Lux Alptraum, a professional sex educator and consultant, went further: "In the US, we have completely garbage sex education for most people," she said. "It's not holistic. It's not integrating ideas about sex into every portion of our curriculum, and it's not treating sex as part of life. Erika Lust's tool is a partial solution, but the end goal should be a society where we have young people grow up with such a healthy attitude and understanding of sex, that if, or when, they see porn, they are already able to recognize it as a fantasy and not real life sex."

Not everybody is enthusiastic about Lust's site. Dr. Gail Dines, an anti-porn activist and president of Culture Reframed, which calls porn "the public health crisis of the digital age," called it a "PR ploy." Although Dines supports the idea of advising parents on how to teach their children to deal with porn culture, she questioned the comprehensiveness of Lust's site, saying that it did not address issues like porn addiction (the existence of which is hotly contested itself).

Her own dialogue with her two daughters, Lust said, has been positive. "Right now, they are very interested in feminism and are trying to figure out the difference between what is sexy and what is chauvinistic. It's difficult as a mother to try to tell them about sex positiveness and that being sexy and feeling sexy is okay, but that objectifying women is not okay," said Lust.

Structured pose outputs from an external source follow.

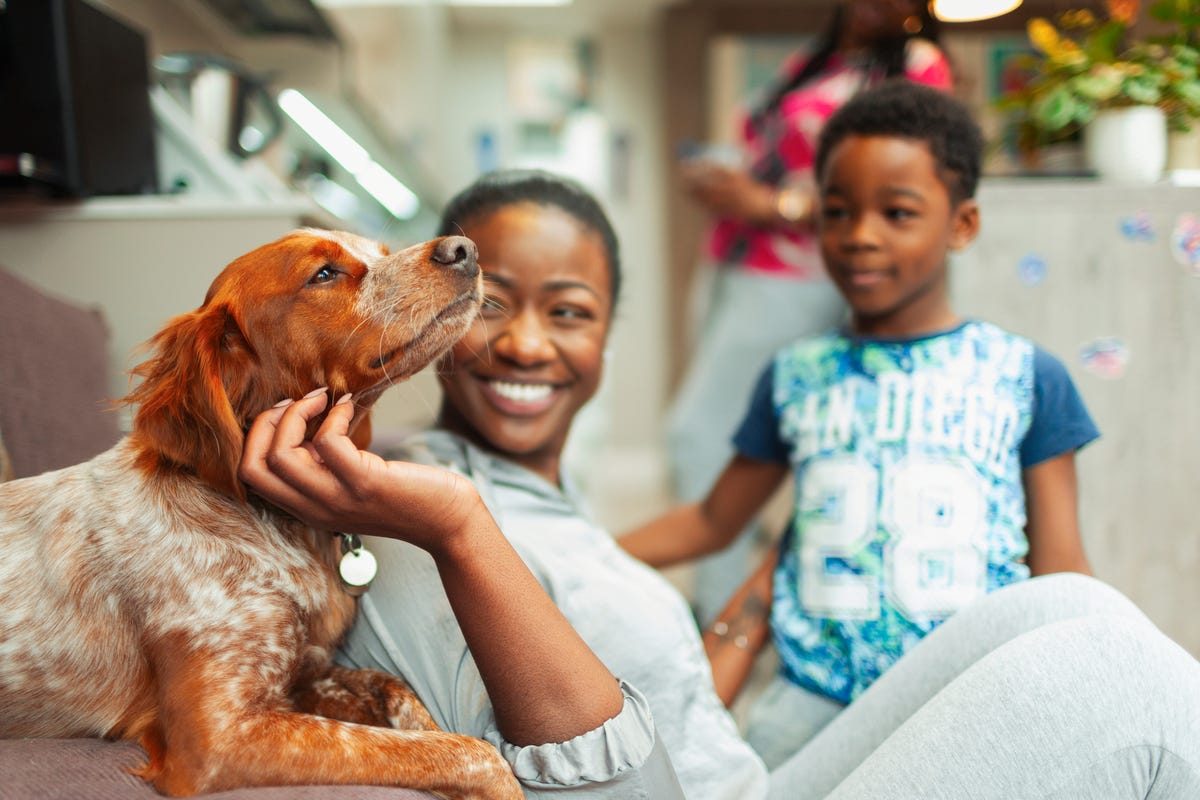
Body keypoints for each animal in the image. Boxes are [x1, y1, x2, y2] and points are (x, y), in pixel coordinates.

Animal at [1, 230, 525, 800]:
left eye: (382, 252)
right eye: (323, 274)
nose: (464, 250)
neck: (273, 524)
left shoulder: (310, 671)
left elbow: (401, 698)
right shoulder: (217, 739)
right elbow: (473, 754)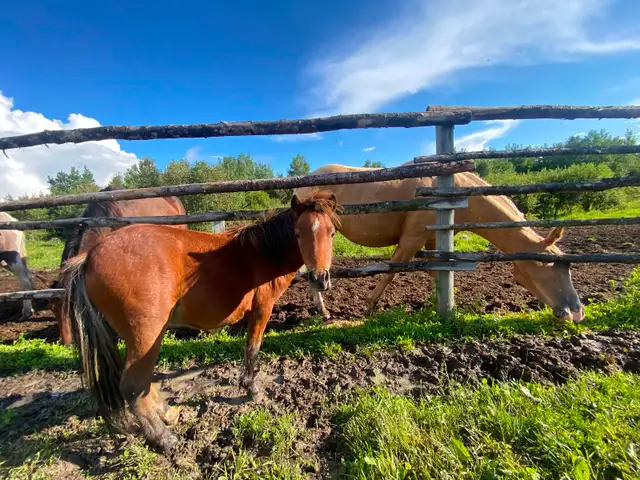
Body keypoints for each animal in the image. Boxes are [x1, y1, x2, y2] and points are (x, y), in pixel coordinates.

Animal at [60, 190, 340, 452]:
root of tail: (89, 257)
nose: (319, 279)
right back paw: (163, 438)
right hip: (145, 334)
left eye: (332, 233)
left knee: (141, 382)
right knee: (132, 385)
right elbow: (252, 348)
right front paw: (252, 389)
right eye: (298, 234)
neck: (262, 252)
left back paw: (167, 413)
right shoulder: (262, 308)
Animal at [294, 163, 585, 323]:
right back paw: (323, 310)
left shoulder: (433, 239)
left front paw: (444, 305)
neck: (449, 190)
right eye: (550, 266)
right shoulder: (411, 239)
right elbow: (392, 270)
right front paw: (369, 307)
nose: (577, 312)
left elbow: (438, 272)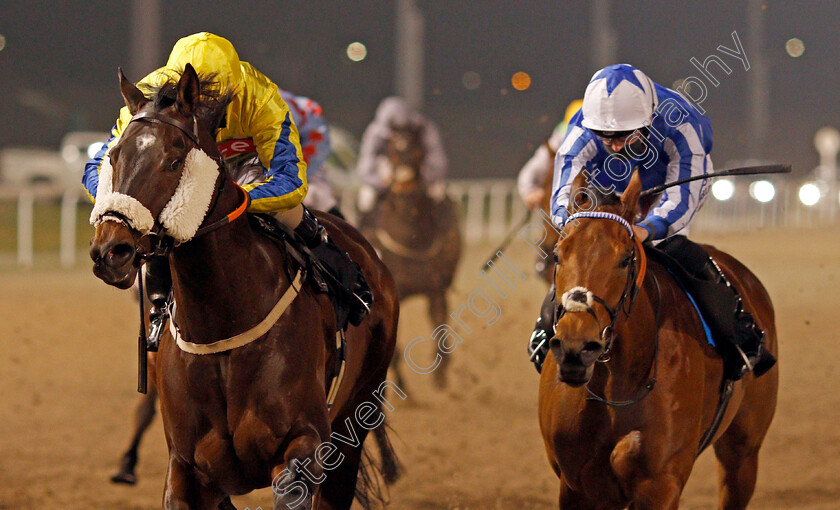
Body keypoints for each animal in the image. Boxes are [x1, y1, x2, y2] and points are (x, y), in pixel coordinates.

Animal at [88, 64, 400, 510]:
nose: (110, 250)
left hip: (355, 417)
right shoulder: (187, 467)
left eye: (173, 161)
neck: (222, 327)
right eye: (112, 157)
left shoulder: (302, 445)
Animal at [356, 125, 460, 388]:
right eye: (391, 150)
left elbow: (439, 325)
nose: (404, 189)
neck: (410, 237)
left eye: (418, 149)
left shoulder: (436, 288)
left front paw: (441, 375)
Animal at [540, 171, 776, 510]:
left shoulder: (660, 483)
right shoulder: (577, 486)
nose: (576, 348)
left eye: (626, 259)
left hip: (743, 454)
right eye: (558, 254)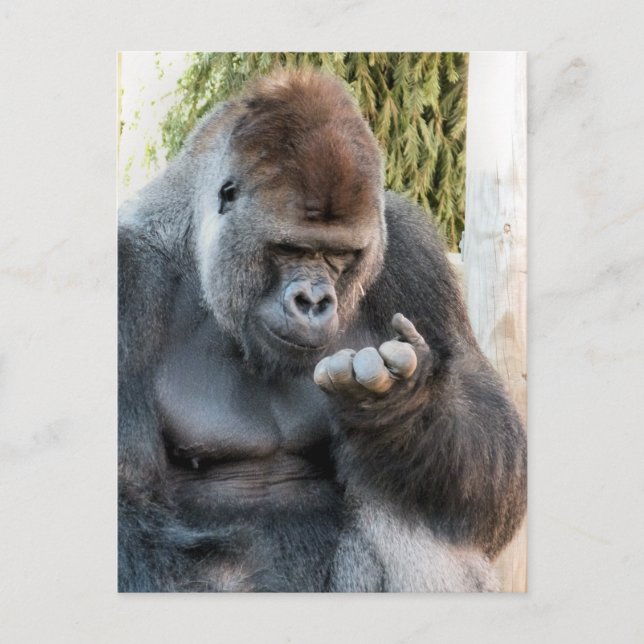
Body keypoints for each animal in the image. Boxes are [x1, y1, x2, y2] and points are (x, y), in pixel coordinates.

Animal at [118, 68, 526, 592]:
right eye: (289, 249)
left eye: (339, 255)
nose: (313, 302)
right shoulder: (128, 278)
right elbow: (130, 512)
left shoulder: (412, 253)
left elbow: (496, 481)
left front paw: (399, 409)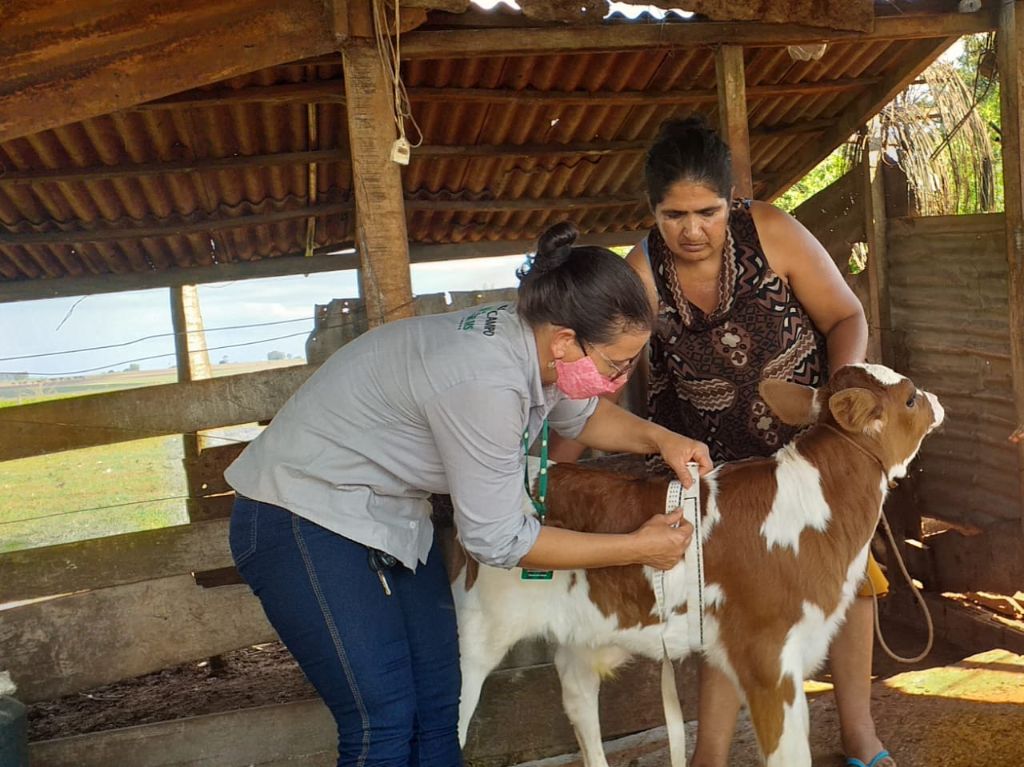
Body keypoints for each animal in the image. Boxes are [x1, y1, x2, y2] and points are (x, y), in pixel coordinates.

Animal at [450, 364, 942, 765]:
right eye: (910, 398)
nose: (937, 400)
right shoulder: (765, 656)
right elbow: (788, 751)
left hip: (579, 636)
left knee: (580, 707)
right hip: (471, 637)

In other words, Lust is teaching her own children, aged seven and ten, to think critically, so that if and when they do come across porn, they will be intellectually prepared to judge the kind of images they find for themselves. But she acknowledges that not all parents are willing or able to discuss sex, let alone porn, to such an extent with their children, which is why schools have a responsibility to pick up the slack.

Alptraum, for her part, acknowledged the difficulty of such discussions while summing it up best: "For some people, it's an uncomfortable conversation, but I think the uncomfortable conversations are the most important ones to have."